Q: What's next for Optimity?

There are quite a few things that's on the horizon that I'm really excited about. So I'll talk about three of them. The first one is a second revamp of Project Mama. I started it with my first child, who was born about two years ago. So it's a program, a journey, for someone going through their prenatal and a pregnancy journey as well as postpartum. And what's different about it is instead of just telling you what fruit size their baby is, and just some basic information. It also has content and exercises for mental health and financial wellness. And it follows you past your journey. And it's not just for the woman who is going through that it's also for her partner and family to do it. So Project Mama number one was was great. And then now we're working on version two of it, because I am on my second child right now. So I'm three months into it. So I think that's something very exciting. And we are going to bring the holistic view to a population and getting the whole family involved.

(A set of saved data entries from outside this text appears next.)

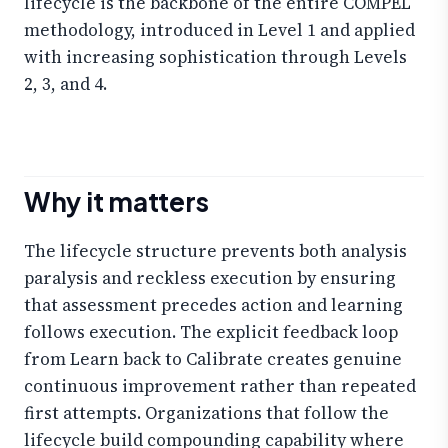
lifecycle is the backbone of the entire COMPEL
methodology, introduced in Level 1 and applied
with increasing sophistication through Levels
2, 3, and 4.
Why it matters
The lifecycle structure prevents both analysis
paralysis and reckless execution by ensuring
that assessment precedes action and learning
follows execution. The explicit feedback loop
from Learn back to Calibrate creates genuine
continuous improvement rather than repeated
first attempts. Organizations that follow the
lifecycle build compounding capability where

I'm very also passionate about project number two and three — both born out of the pandemic. So the pandemic had kept a lot of children at home, and the homeschooling with a intermittent type of things, has really reduced IQ for kids. So I had just been researching this over the last while and there are numerous podcasts that's really highlighting the detriment of the lockdowns and habit changes in the pandemic for children, for teens. Suicide rates are up, the mental health issues have — double digit increases, and sometimes triple digits in specific populations. And the poor families are affected more, but the general IQ — there's a 20 point drop in IQ.

All this is something that we need to focus on. So Optimity originally is currently in this form is only available for adults but we just announced a pilot program to make it available for teens as well. So I think that's something that's a great pilot project. And I think that's something to watch over the next bit. And then the last bit is also out of the pandemic, there's so many canceled or elective like surgeries, and for diabetes, heart disease, and many people have, or just were not able to take a early intervention or proactive approach to health, which is all we're about. And just given our reach and how we're trying to do it, we find that the programming, that we're the journeys that we're offering for diabetes, hypertension — is to not only a something that we must empower people and democratize on their self assessment and improvement and just like getting a handle on it and early detection and intervention. But also, the community itself has probably grown quite a bit. So all three projects are probably very powerful in its own right. And I hope we're going to be able to do a lot of good by doing these different things.